ABSTRACT

2 Je suis confus ma chere Madame d’avoir eté si long temps à repondre à vos dernieres lettres, et à vous remercier de toutes vos attentions tant pour moy que pour ceux auxquels je m’interesse. il est pourtant vray que les affaires que j’ay eu à demeler pourroient me servir d’excuse, et je comte infiniment sur votre indulgence. vous me mettez en Etat de faire ma cour à Me La Duchesse de Bedford 3 qui à grande impatience de voir arrivée l’Arlequine avez vous en la bonté de vous faire rembourser par Messrs de Moracin et de la Borde, 4 a qui jay ecrit de payer à votre ordre le prix de cette bienheureuse Bete? j’ay reccu les lettres de Voltaire, 5 et je prens la liberté d’en joindre une pour luy à celle que j’ay l’honneur de vous ecrire.

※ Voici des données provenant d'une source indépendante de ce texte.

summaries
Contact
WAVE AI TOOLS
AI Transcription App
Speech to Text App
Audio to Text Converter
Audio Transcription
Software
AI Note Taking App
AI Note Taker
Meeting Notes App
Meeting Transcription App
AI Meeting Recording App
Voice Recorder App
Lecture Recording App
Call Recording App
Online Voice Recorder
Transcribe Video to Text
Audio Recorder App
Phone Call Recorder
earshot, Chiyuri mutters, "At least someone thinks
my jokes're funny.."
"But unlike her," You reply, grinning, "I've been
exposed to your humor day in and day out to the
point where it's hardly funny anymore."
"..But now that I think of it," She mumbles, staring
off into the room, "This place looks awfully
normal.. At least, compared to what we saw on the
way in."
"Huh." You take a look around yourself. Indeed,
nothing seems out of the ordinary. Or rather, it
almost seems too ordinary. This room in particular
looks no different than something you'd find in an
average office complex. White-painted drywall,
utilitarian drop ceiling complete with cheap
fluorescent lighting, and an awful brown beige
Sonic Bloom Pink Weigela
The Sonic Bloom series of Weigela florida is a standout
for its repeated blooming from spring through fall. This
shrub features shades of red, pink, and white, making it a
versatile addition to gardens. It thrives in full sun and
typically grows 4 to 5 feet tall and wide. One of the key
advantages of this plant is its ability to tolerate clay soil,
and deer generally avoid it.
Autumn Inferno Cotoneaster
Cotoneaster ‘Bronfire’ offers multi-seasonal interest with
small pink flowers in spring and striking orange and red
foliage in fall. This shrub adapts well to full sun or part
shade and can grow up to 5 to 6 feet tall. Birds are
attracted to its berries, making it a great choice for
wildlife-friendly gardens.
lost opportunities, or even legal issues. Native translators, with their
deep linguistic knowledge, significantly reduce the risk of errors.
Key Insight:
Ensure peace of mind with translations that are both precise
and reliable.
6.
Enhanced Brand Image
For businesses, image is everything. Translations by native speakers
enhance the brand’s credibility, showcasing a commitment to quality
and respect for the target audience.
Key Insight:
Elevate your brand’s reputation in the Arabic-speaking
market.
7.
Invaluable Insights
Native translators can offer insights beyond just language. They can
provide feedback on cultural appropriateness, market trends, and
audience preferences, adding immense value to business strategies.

Je plains de tout mon cœur le malheur de ce pauvre garcon, et je le plains d’autant plus qu’il me revient que tres peu de gens le plaignent. Je ne comprens pas qu’il soit possible qu’il ait eu assez de tort pour justifier ceux qui ne sentent pas l’indignation que doit causer un assassinat, et qui ne plaignent pas celuy sur lequel il est tombé. 6 Je continue ferme dans ma resolution de faire un voyage pour avoir le plaisir d’embrasser mes amis de France. c’est l’unique affaire que je puis y avoir. le temps dependra de plusieurs circonstances, et les combinaisons de ces circonstances ne dependront pas tout a fait de moy. j’assure mon aimable 56gouverneur 7 qu’il n’aura jamais de Pupil plus devoué que moy, et je le prie de vouloir bien le mettre au fait de temps en temps de ce qui se passe dans le proces des Begons et du {Mineur}. comme la Marquise doit vous avoir ecrit au sujet du cuisinier je ne vous en rompray par la tete. Haissé devroit bien nous faire une petite visite ce Eté. nos affaires nous permettront peut etre de la reconduire à Paris. si elle ne nous trouve pas encore trop bien arrangez, du moins trouvera telle les choses une peu en meilleur etat qu’à son dernier voyage.